* Job 1
Pick out every line of the records that contains the string "newSketch" and copy each one.

[Document passage start]

Right now if you purchase a one bedroom for $300K and only rent it at best for $2k month you still have negative carry that I think will last for some time. The numbers don’t add up. I always remember people tell me if I were purchase the rent should more or less cover all my expenses.
I also think the maintenance in some of these buildings is out of control. Some 2 bedrooms on the beach have a maintenance of $1000 per month for like 1,300 square feet. Yeah yo may get perks like internet, cable parking etc. It is a big factor on why some of these units are not selling.
BFG..wheni moved to miami, I looked at many condos on brikell and the reason I did not buy there was the simple fact that place is empty after 6 pm and on weekends. When all the business are open during weekdays, there seems to be traffic, but after that the place is dead.
I have been checking out Zillow.com to see prices for condos in brickell area for the past few years and in my very informal research have noted that most condos doubled in value from 03 to 08. Needless to say, that price point is not sustainable. It will be interesting to note what type of condos are sold at fire sale prices in the future…the new construction or old construction.
On a different note, I have some friends who have condos in Los Alos area in FLL. They made an interesting comment to me about peopel who live in their buildings. Most of them travel for a living. I.e they are consultants (various specializations) who get on a plan mon morning and fly back Thu or Fri night. There are no jobs in miami that allows them to pay for their condos. Most of them work elsewhere, but live in south FL.
The post had nothing to do with prices “bottoming” in the overall real estate market in Miami. It only dealt with prices at Vue at Brickell. I don’t think you can say that prices for condos in various condos buildings in Miami will all bottom at the same time. Certain buildings will reach a bottom much quicker than others.
The Mayor’s mortgage fraud task force was created to put someone’s cousin, niece or nephew on the city payroll.
I personally tracked 18 units that when listed on the MLS had prices between $520K to $580K, after those same units closed the public records showed sale prices at $820K to $840K. Someone pocketed $250K to $300K.

[Document passage end]

* Job 2
Rewrite the Miami condo discussion from "I also think" to "place is dead.", switching "maintenance" to "upkeep".

[Material for the task start]

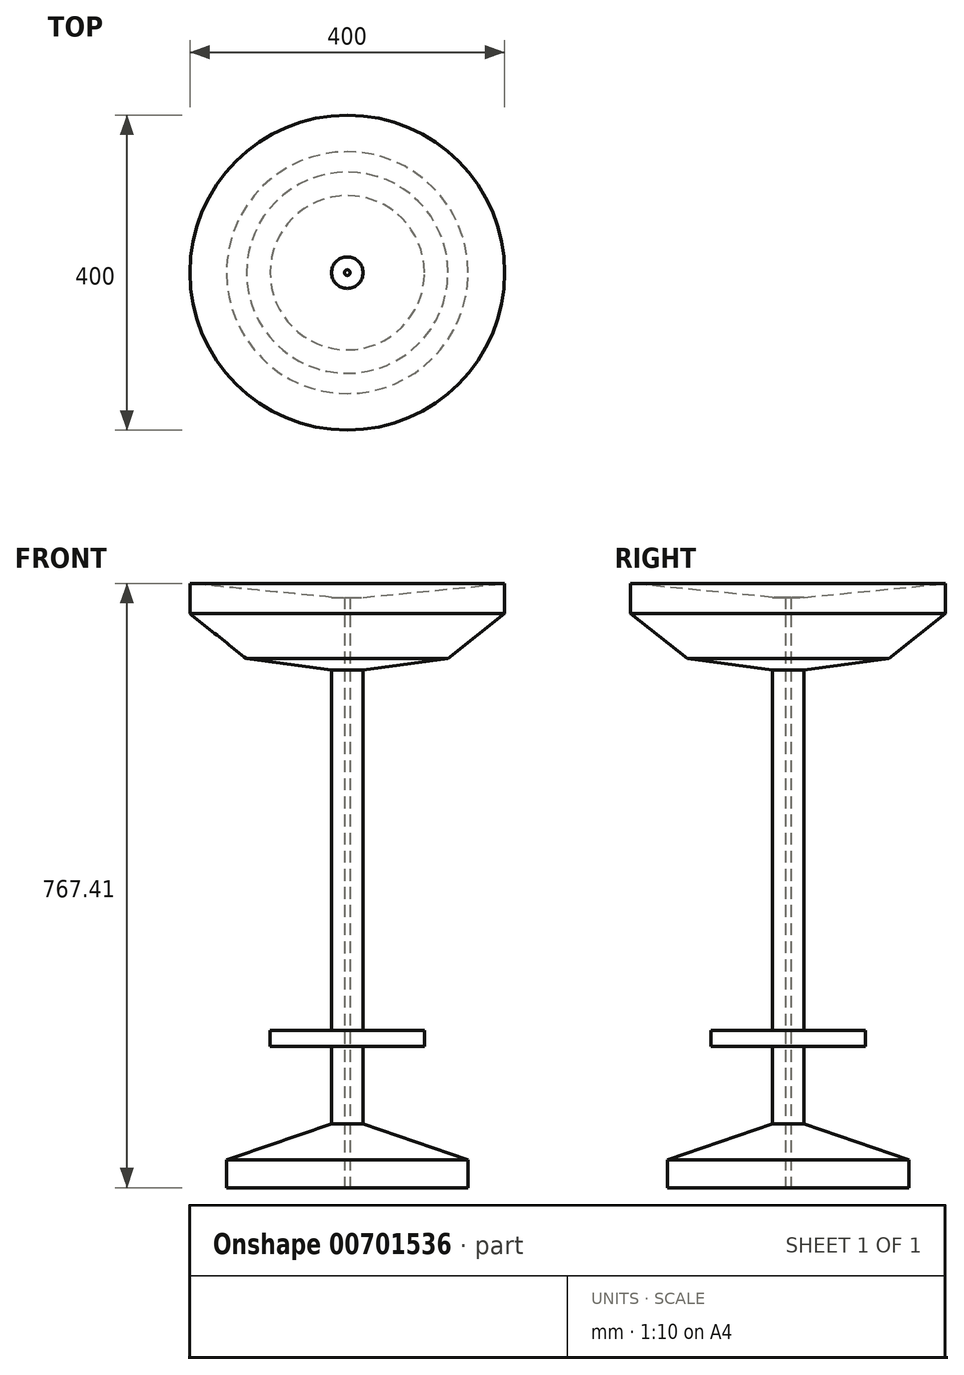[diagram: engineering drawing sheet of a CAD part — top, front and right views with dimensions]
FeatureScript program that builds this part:
annotation { "Feature Type Name" : "Feature", "Feature Type Description" : "" }
export const myFeature = defineFeature(function(context is Context, id is Id, definition is map)
    precondition{}
    {
        {
            var Q0;
            Q0=qCreatedBy(makeId("Front.planeOp"),FACE);
            var sketch = newSketch(context, id + "F0", { "sketchPlane" : qUnion([Q0])});
            skLineSegment(sketch, "E0", {"start": v(-3.54, 0) * mm, "end": v(-153.54, 0) * mm});
            skLineSegment(sketch, "E1", {"start": v(-153.54, 0) * mm, "end": v(-153.54, 35.15) * mm});
            skLineSegment(sketch, "E2", {"start": v(-153.54, 35.15) * mm, "end": v(-20, 80.98) * mm});
            skLineSegment(sketch, "E3", {"start": v(-20, 80.98) * mm, "end": v(-20, 179.55) * mm});
            skLineSegment(sketch, "E4", {"start": v(-20, 179.55) * mm, "end": v(-97.98, 179.55) * mm});
            skLineSegment(sketch, "E5", {"start": v(-97.98, 179.55) * mm, "end": v(-97.98, 199.66) * mm});
            skLineSegment(sketch, "E6", {"start": v(-97.98, 199.66) * mm, "end": v(-20, 199.66) * mm});
            skLineSegment(sketch, "E7", {"start": v(-20, 199.66) * mm, "end": v(-20, 657.55) * mm});
            skLineSegment(sketch, "E8", {"start": v(-20, 657.55) * mm, "end": v(-127.91, 671.94) * mm});
            skLineSegment(sketch, "E9", {"start": v(-127.91, 671.94) * mm, "end": v(-200, 729.14) * mm});
            skLineSegment(sketch, "E10", {"start": v(-200, 729.14) * mm, "end": v(-200, 767.4) * mm});
            skLineSegment(sketch, "E11", {"start": v(-200, 767.4) * mm, "end": v(-20, 749.9) * mm});
            skLineSegment(sketch, "E12", {"start": v(-20, 749.9) * mm, "end": v(-3.54, 749.9) * mm});
            skLineSegment(sketch, "E13", {"start": v(-3.54, 749.9) * mm, "end": v(-3.54, 0) * mm});
            skSolve(sketch);
        }
        {
            var Q0;
            Q0=qCreatedBy(makeId("Front.planeOp"),FACE);
            var sketch = newSketch(context, id + "F1", { "sketchPlane" : qUnion([Q0])});
            skLineSegment(sketch, "E14", {"start": v(0, 0) * mm, "end": v(0, 277.8) * mm});
            skSolve(sketch);
        }
        {
            var Q0;
            Q0 = qSketchRegion(id + "F0", true);
            var Q1;
            Q1=sQuery(id+"F1.wireOp",EDGE,"E14");
            revolve(context, id + "F2", {"entities" : qUnion([Q0]), "axis" : qUnion([Q1]), "revolveType" : RevolveType.FULL});
        }
    });
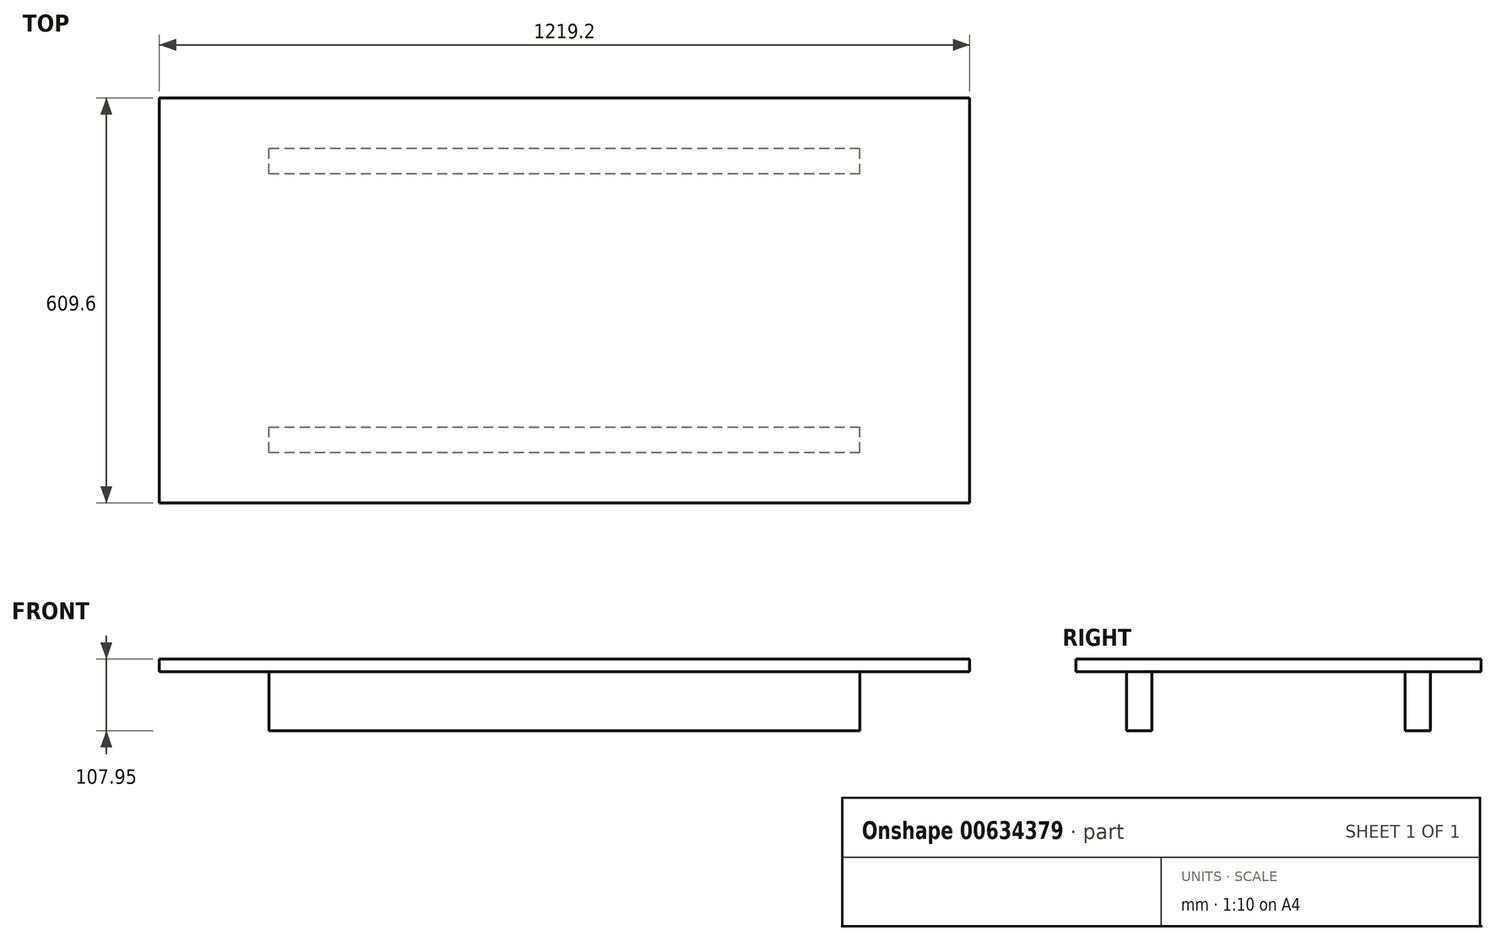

[Material for the task end]

* Written reply 1
            var sketch = newSketch(context, id + "F0", { "sketchPlane" : qUnion([Q0])});
            var sketch = newSketch(context, id + "F1", { "sketchPlane" : qUnion([Q0])});

* Written reply 2
I also think the upkeep in some of these buildings is out of control. Some 2 bedrooms on the beach have a upkeep of $1000 per month for like 1,300 square feet. Yeah yo may get perks like internet, cable parking etc. It is a big factor on why some of these units are not selling.
BFG..wheni moved to miami, I looked at many condos on brikell and the reason I did not buy there was the simple fact that place is empty after 6 pm and on weekends. When all the business are open during weekdays, there seems to be traffic, but after that the place is dead.